To assess the influence of the current cost of living crisis on UK businesses and the challenges they are presently facing, business loans specialist Nucleus Commercial Finance surveyed 1,000 individuals within the business management sector, where they relayed their biggest concerns for the growth and stability of their company within this financial year.
The findings of the study revealed that 72% of business owners are now worried the current cost of living crisis is going to negatively affect their business somehow, with 23% admitting they don’t picture their business surviving as prices continue to increase day by day. One of the reasons behind this could be due to customers no longer being able to afford their products, which 68% of the study predicted. Overall, the five biggest concerns from the study were:
- Price of fuel
- Energy expenses
- Cash flow
- Employee retention
- Transportation costs
Price of Fuel
As of lately, the price has fuel has soared and hit record highs across the country, which typically affects business both directly and indirectly. The increase in cost of fuel will likely hit certain businesses harder, such as those involved in haulage and delivery, where their services will see a direct impact. Additionally, rising fuel prices can also affect supply chains and the daily undertakings of employees.
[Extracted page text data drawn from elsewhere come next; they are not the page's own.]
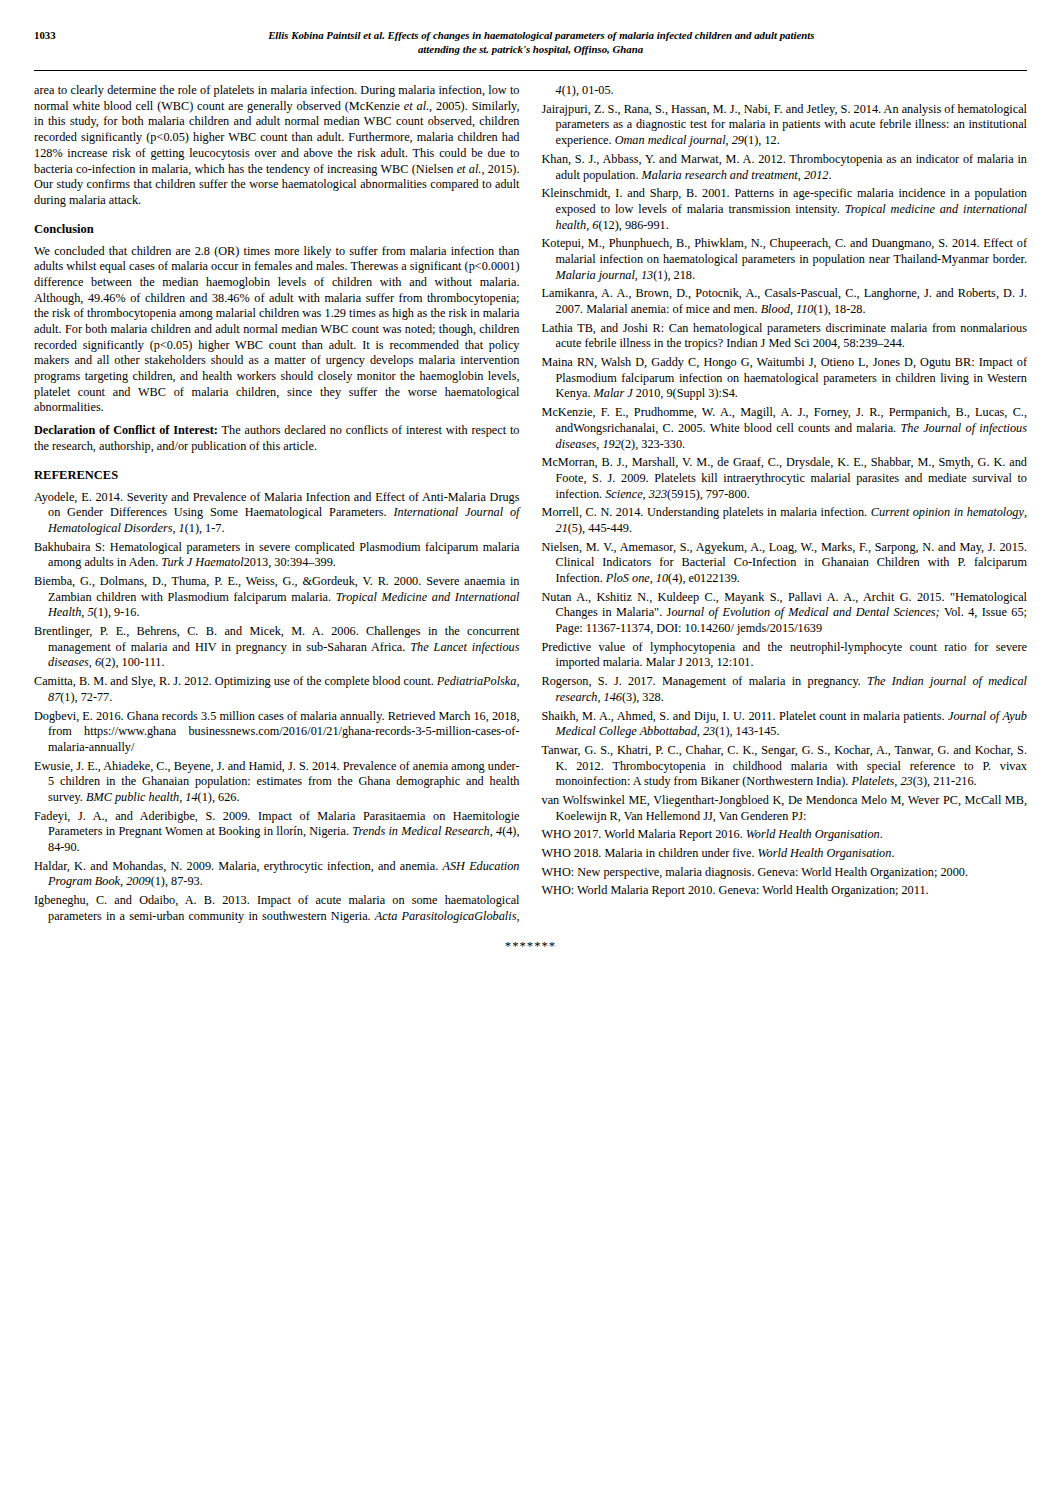1033 Ellis Kobina Paintsil et al. Effects of changes in haematological parameters of malaria infected children and adult patients
attending the st. patrick's hospital, Offinso, Ghana
area to clearly determine the role of platelets in malaria infection. During malaria infection, low to normal white blood cell (WBC) count are generally observed (McKenzie et al., 2005). Similarly, in this study, for both malaria children and adult normal median WBC count observed, children recorded significantly (p<0.05) higher WBC count than adult. Furthermore, malaria children had 128% increase risk of getting leucocytosis over and above the risk adult. This could be due to bacteria co-infection in malaria, which has the tendency of increasing WBC (Nielsen et al., 2015). Our study confirms that children suffer the worse haematological abnormalities compared to adult during malaria attack.
Conclusion
We concluded that children are 2.8 (OR) times more likely to suffer from malaria infection than adults whilst equal cases of malaria occur in females and males. Therewas a significant (p<0.0001) difference between the median haemoglobin levels of children with and without malaria. Although, 49.46% of children and 38.46% of adult with malaria suffer from thrombocytopenia; the risk of thrombocytopenia among malarial children was 1.29 times as high as the risk in malaria adult. For both malaria children and adult normal median WBC count was noted; though, children recorded significantly (p<0.05) higher WBC count than adult. It is recommended that policy makers and all other stakeholders should as a matter of urgency develops malaria intervention programs targeting children, and health workers should closely monitor the haemoglobin levels, platelet count and WBC of malaria children, since they suffer the worse haematological abnormalities.
Declaration of Conflict of Interest: The authors declared no conflicts of interest with respect to the research, authorship, and/or publication of this article.
REFERENCES
Ayodele, E. 2014. Severity and Prevalence of Malaria Infection and Effect of Anti-Malaria Drugs on Gender Differences Using Some Haematological Parameters. International Journal of Hematological Disorders, 1(1), 1-7.
Bakhubaira S: Hematological parameters in severe complicated Plasmodium falciparum malaria among adults in Aden. Turk J Haematol2013, 30:394–399.
Biemba, G., Dolmans, D., Thuma, P. E., Weiss, G., &Gordeuk, V. R. 2000. Severe anaemia in Zambian children with Plasmodium falciparum malaria. Tropical Medicine and International Health, 5(1), 9-16.
Brentlinger, P. E., Behrens, C. B. and Micek, M. A. 2006. Challenges in the concurrent management of malaria and HIV in pregnancy in sub-Saharan Africa. The Lancet infectious diseases, 6(2), 100-111.
Camitta, B. M. and Slye, R. J. 2012. Optimizing use of the complete blood count. PediatriaPolska, 87(1), 72-77.
Dogbevi, E. 2016. Ghana records 3.5 million cases of malaria annually. Retrieved March 16, 2018, from https://www.ghana businessnews.com/2016/01/21/ghana-records-3-5-million-cases-of-malaria-annually/
Ewusie, J. E., Ahiadeke, C., Beyene, J. and Hamid, J. S. 2014. Prevalence of anemia among under-5 children in the Ghanaian population: estimates from the Ghana demographic and health survey. BMC public health, 14(1), 626.
Fadeyi, J. A., and Aderibigbe, S. 2009. Impact of Malaria Parasitaemia on Haemitologie Parameters in Pregnant Women at Booking in llorín, Nigeria. Trends in Medical Research, 4(4), 84-90.
Haldar, K. and Mohandas, N. 2009. Malaria, erythrocytic infection, and anemia. ASH Education Program Book, 2009(1), 87-93.
Igbeneghu, C. and Odaibo, A. B. 2013. Impact of acute malaria on some haematological parameters in a semi-urban community in southwestern Nigeria. Acta ParasitologicaGlobalis, 4(1), 01-05.
Jairajpuri, Z. S., Rana, S., Hassan, M. J., Nabi, F. and Jetley, S. 2014. An analysis of hematological parameters as a diagnostic test for malaria in patients with acute febrile illness: an institutional experience. Oman medical journal, 29(1), 12.
Khan, S. J., Abbass, Y. and Marwat, M. A. 2012. Thrombocytopenia as an indicator of malaria in adult population. Malaria research and treatment, 2012.
Kleinschmidt, I. and Sharp, B. 2001. Patterns in age-specific malaria incidence in a population exposed to low levels of malaria transmission intensity. Tropical medicine and international health, 6(12), 986-991.
Kotepui, M., Phunphuech, B., Phiwklam, N., Chupeerach, C. and Duangmano, S. 2014. Effect of malarial infection on haematological parameters in population near Thailand-Myanmar border. Malaria journal, 13(1), 218.
Lamikanra, A. A., Brown, D., Potocnik, A., Casals-Pascual, C., Langhorne, J. and Roberts, D. J. 2007. Malarial anemia: of mice and men. Blood, 110(1), 18-28.
Lathia TB, and Joshi R: Can hematological parameters discriminate malaria from nonmalarious acute febrile illness in the tropics? Indian J Med Sci 2004, 58:239–244.
Maina RN, Walsh D, Gaddy C, Hongo G, Waitumbi J, Otieno L, Jones D, Ogutu BR: Impact of Plasmodium falciparum infection on haematological parameters in children living in Western Kenya. Malar J 2010, 9(Suppl 3):S4.
McKenzie, F. E., Prudhomme, W. A., Magill, A. J., Forney, J. R., Permpanich, B., Lucas, C., andWongsrichanalai, C. 2005. White blood cell counts and malaria. The Journal of infectious diseases, 192(2), 323-330.
McMorran, B. J., Marshall, V. M., de Graaf, C., Drysdale, K. E., Shabbar, M., Smyth, G. K. and Foote, S. J. 2009. Platelets kill intraerythrocytic malarial parasites and mediate survival to infection. Science, 323(5915), 797-800.
Morrell, C. N. 2014. Understanding platelets in malaria infection. Current opinion in hematology, 21(5), 445-449.
Nielsen, M. V., Amemasor, S., Agyekum, A., Loag, W., Marks, F., Sarpong, N. and May, J. 2015. Clinical Indicators for Bacterial Co-Infection in Ghanaian Children with P. falciparum Infection. PloS one, 10(4), e0122139.
Nutan A., Kshitiz N., Kuldeep C., Mayank S., Pallavi A. A., Archit G. 2015. "Hematological Changes in Malaria". Journal of Evolution of Medical and Dental Sciences; Vol. 4, Issue 65; Page: 11367-11374, DOI: 10.14260/ jemds/2015/1639
Predictive value of lymphocytopenia and the neutrophil-lymphocyte count ratio for severe imported malaria. Malar J 2013, 12:101.
Rogerson, S. J. 2017. Management of malaria in pregnancy. The Indian journal of medical research, 146(3), 328.
Shaikh, M. A., Ahmed, S. and Diju, I. U. 2011. Platelet count in malaria patients. Journal of Ayub Medical College Abbottabad, 23(1), 143-145.
Tanwar, G. S., Khatri, P. C., Chahar, C. K., Sengar, G. S., Kochar, A., Tanwar, G. and Kochar, S. K. 2012. Thrombocytopenia in childhood malaria with special reference to P. vivax monoinfection: A study from Bikaner (Northwestern India). Platelets, 23(3), 211-216.
van Wolfswinkel ME, Vliegenthart-Jongbloed K, De Mendonca Melo M, Wever PC, McCall MB, Koelewijn R, Van Hellemond JJ, Van Genderen PJ:
WHO 2017. World Malaria Report 2016. World Health Organisation.
WHO 2018. Malaria in children under five. World Health Organisation.
WHO: New perspective, malaria diagnosis. Geneva: World Health Organization; 2000.
WHO: World Malaria Report 2010. Geneva: World Health Organization; 2011.
*******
The cost of energy bills is another major stressor to businesses in the UK, with 42% claiming it is a threat to their stability this year. In the last year, small businesses have faced a 250% increase in gas bill prices alone. Recently, the government has announced that the energy bills for UK businesses will be cut to around half of the expected level during the winter months in order to shield them from crippling expenses. The scheme will fix wholesale gas and electricity prices for businesses for six months starting from October; however, many fear what will occur after this period, particularly for vulnerable businesses that need the additional support.
Cash flow is another primary concern for business leaders, and for good reason. Maintaining a steady cash flow is vital for a business to operate successfully. Having access to cash is necessary for businesses to pay employees, fund opportunities for growth and pay suppliers. This is particularly difficult for start-up businesses or those who do not have a cash flow high enough to support them during the financial crisis. When faced with a loss of clientele and a reduction in employee retention, these businesses must be selective when spending their cash reserve. The Confederation of British Industry (SBI) has stated the trade that has seen the largest decrease in sales is the retail industry, which encompasses clothing retailers and specialist food stores – demonstrating how customers are now prioritising their basic necessities in response to the increase in the cost of living.